Task directions:
Without any of the pictures, transcribe all the lines below exactly.

Data supplied:
☆ ☆ ☆

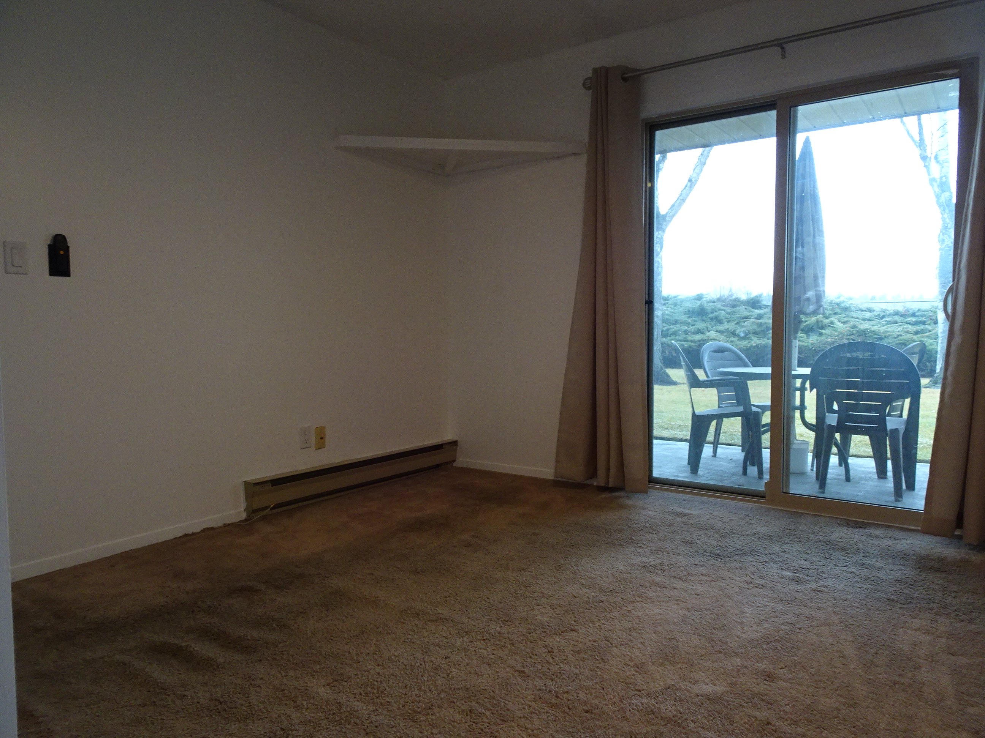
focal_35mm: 24
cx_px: 492
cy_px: 369
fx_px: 683
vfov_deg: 56.8
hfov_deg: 71.6
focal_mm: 4.1
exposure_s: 1/30
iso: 320
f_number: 3.5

☆ ☆ ☆

Response to the exercise:
focal_35mm: 24
cx_px: 492
cy_px: 369
fx_px: 683
vfov_deg: 56.8
hfov_deg: 71.6
focal_mm: 4.1
exposure_s: 1/30
iso: 320
f_number: 3.5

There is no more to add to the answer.